Even small changes in rates can significantly impact your monthly payment — and your purchasing power.
💰 What Is Buying Power?
Buying power refers to the price range you can comfortably afford based on your monthly budget and loan terms.
📉 How Rates Impact Monthly Payments
When interest rates increase:
- Monthly payments go up
- The amount you can afford may decrease
When interest rates decrease:
- Monthly payments go down
- Your buying power increases
📊 A Simple Example
A small rate change can make a big difference.
For example:
- At a lower interest rate, a buyer may afford a higher-priced home
- At a higher rate, that same buyer may need to lower their price range to keep payments manageable
⚖️ It’s Not Just About Rates
While interest rates matter, they are only one piece of the puzzle.
Other factors include:
- Income
- Debt levels
- Credit score
- Down payment
- Loan type
⏳ Should You Wait for Lower Rates?
Trying to “time the market” can be difficult.
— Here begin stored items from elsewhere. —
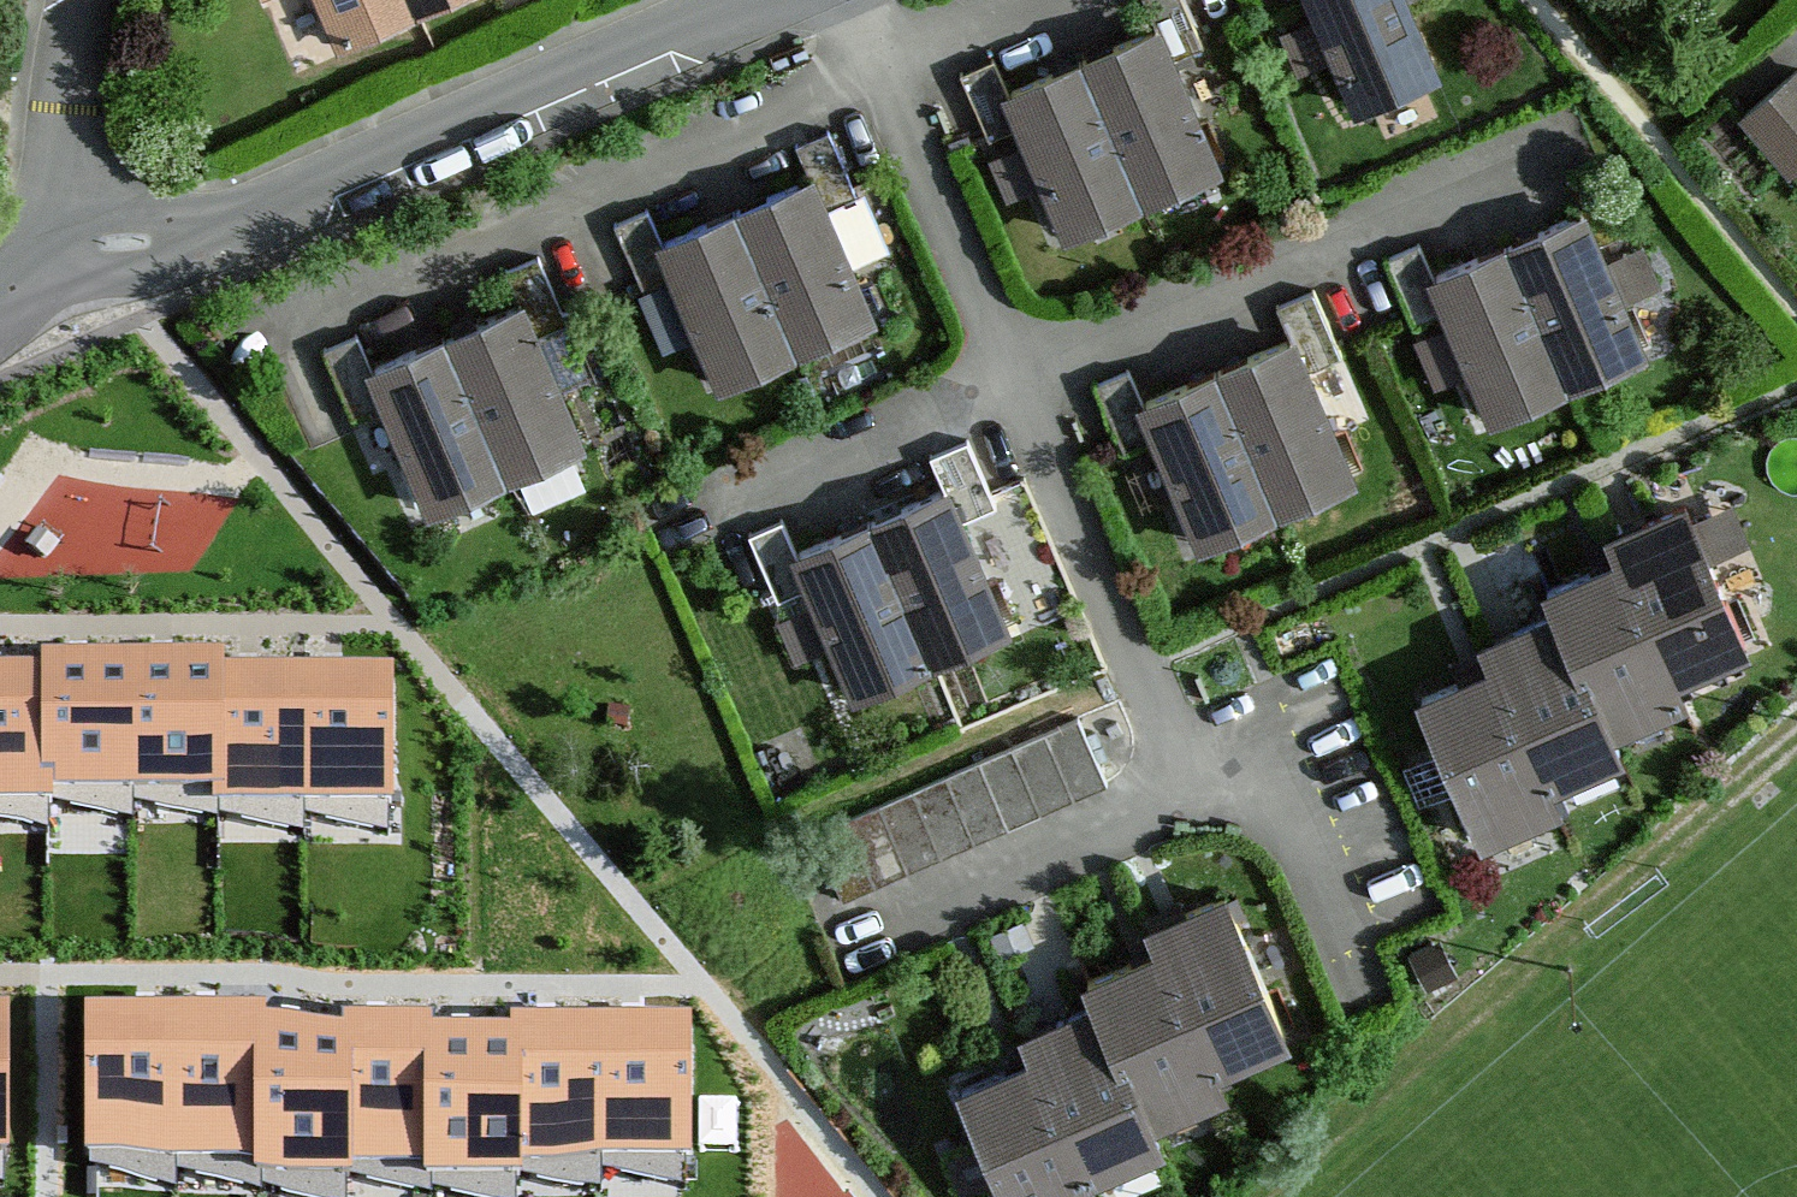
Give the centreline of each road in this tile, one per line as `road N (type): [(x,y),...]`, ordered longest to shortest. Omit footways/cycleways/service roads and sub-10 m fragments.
road 1 (residential): [(72,256),(274,207),(750,0)]
road 2 (track): [(1796,757),(1277,1196)]
road 3 (residential): [(72,256),(66,109),(87,0)]

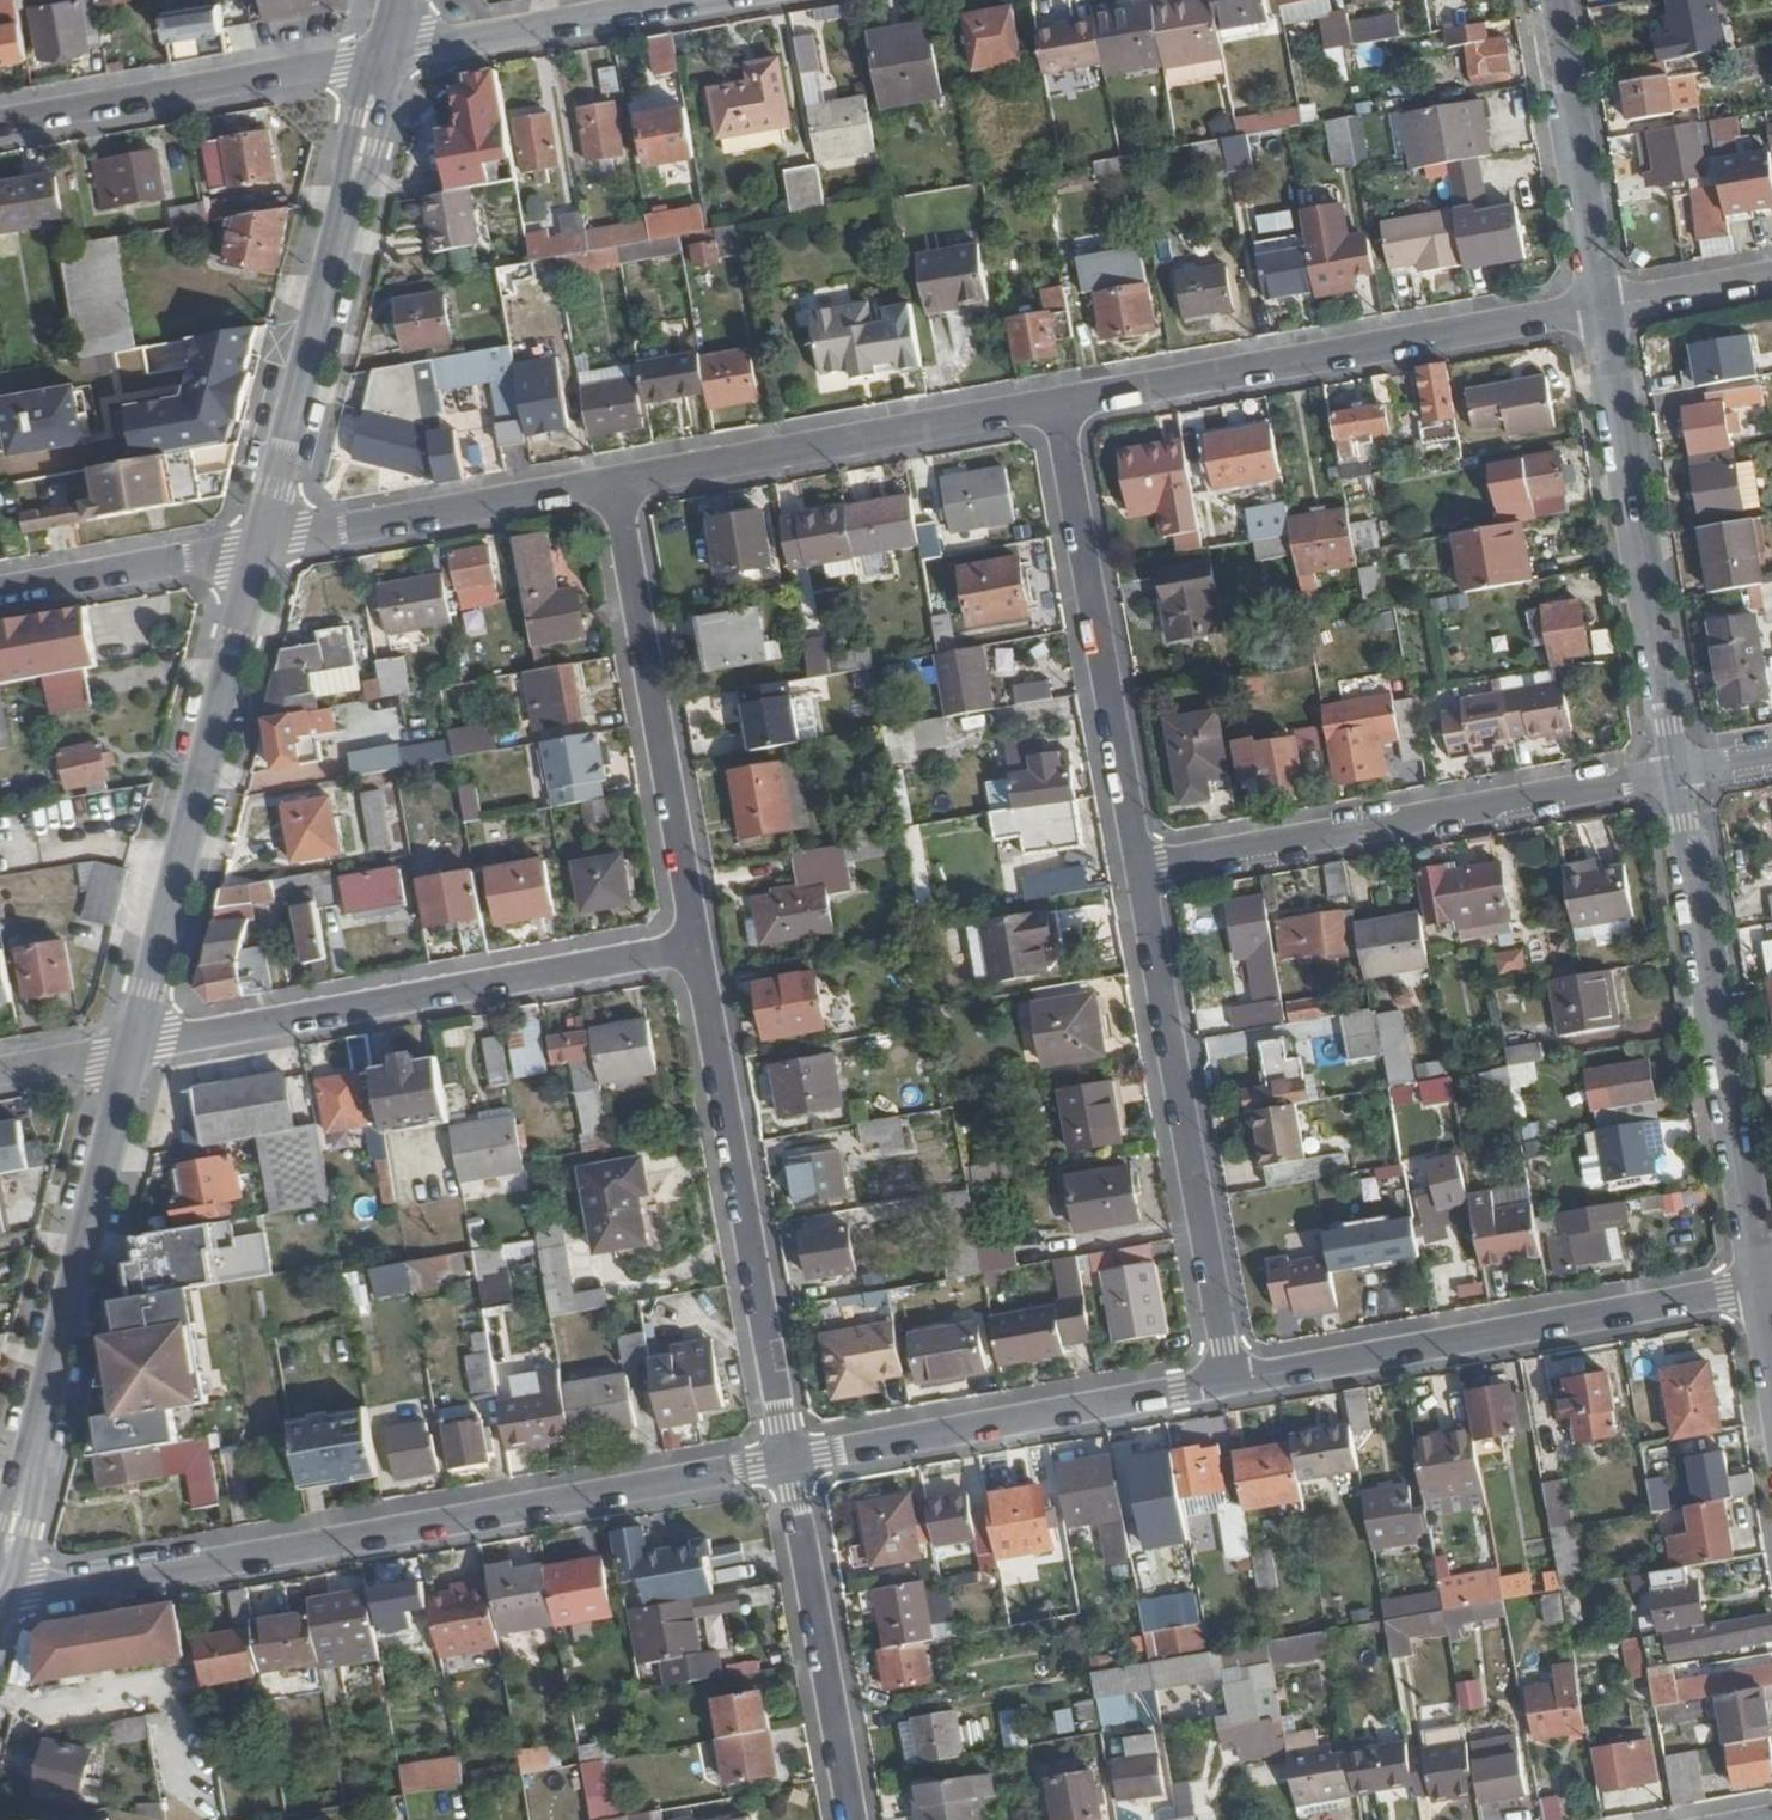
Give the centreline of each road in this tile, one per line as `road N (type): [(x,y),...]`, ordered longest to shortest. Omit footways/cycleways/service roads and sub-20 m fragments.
road 1 (residential): [(789,1465),(0,1599)]
road 2 (residential): [(693,950),(131,1047)]
road 3 (residential): [(131,1047),(0,1587)]
road 4 (residential): [(1602,307),(1057,404)]
road 5 (residential): [(1764,1290),(1228,1386)]
road 6 (residential): [(1678,778),(1144,870)]
road 7 (residential): [(693,950),(789,1465)]
road 8 (residential): [(1144,870),(1228,1386)]
road 9 (tertiary): [(1764,1290),(1678,778)]
road 10 (residential): [(261,547),(131,1047)]
road 11 (tertiary): [(1678,778),(1602,307)]
road 12 (residential): [(617,481),(693,950)]
road 13 (residential): [(1057,404),(1144,870)]
road 14 (residential): [(1057,404),(617,481)]
road 15 (residential): [(1228,1386),(789,1465)]
road 16 (residential): [(383,58),(0,125)]
road 17 (residential): [(348,194),(261,547)]
road 18 (residential): [(617,481),(261,547)]
road 19 (residential): [(789,1465),(853,1819)]
road 20 (residential): [(383,58),(706,0)]
road 21 (tertiary): [(1602,307),(1551,0)]
road 22 (residential): [(261,547),(0,593)]
road 23 (residential): [(1771,277),(1602,307)]
road 24 (residential): [(131,1047),(0,1071)]

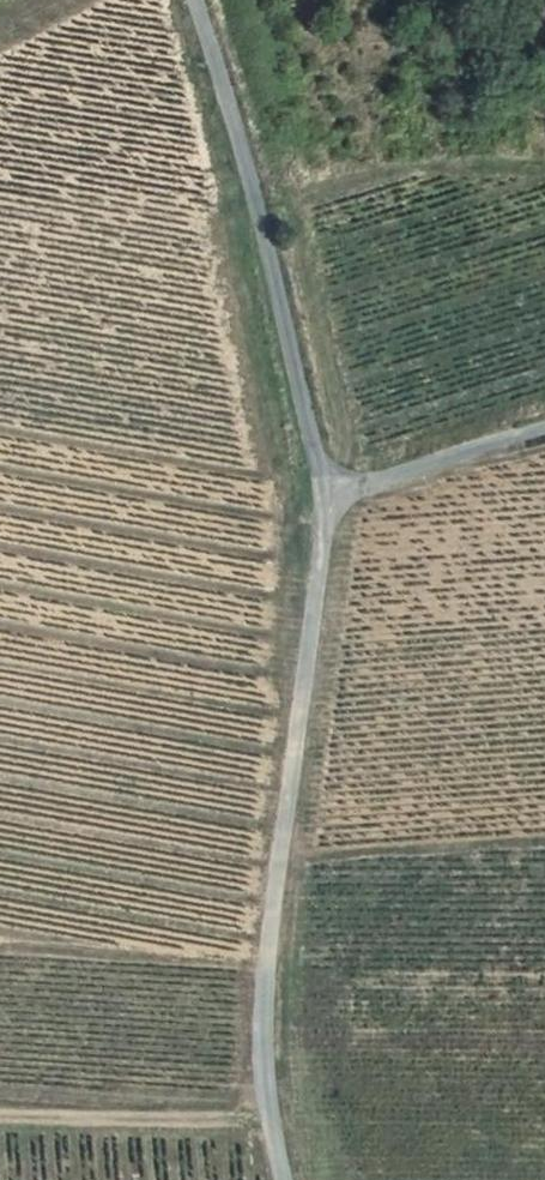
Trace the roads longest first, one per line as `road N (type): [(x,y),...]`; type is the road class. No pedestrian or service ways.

Many buyers choose to purchase when they are financially ready, knowing they may have the option to refinance later if rates improve.
💡 The Bottom Line
Interest rates directly affect affordability, but the right time to buy depends on your personal situation — not just market conditions.
A trusted real estate team can help you evaluate your options and make a smart, informed decision.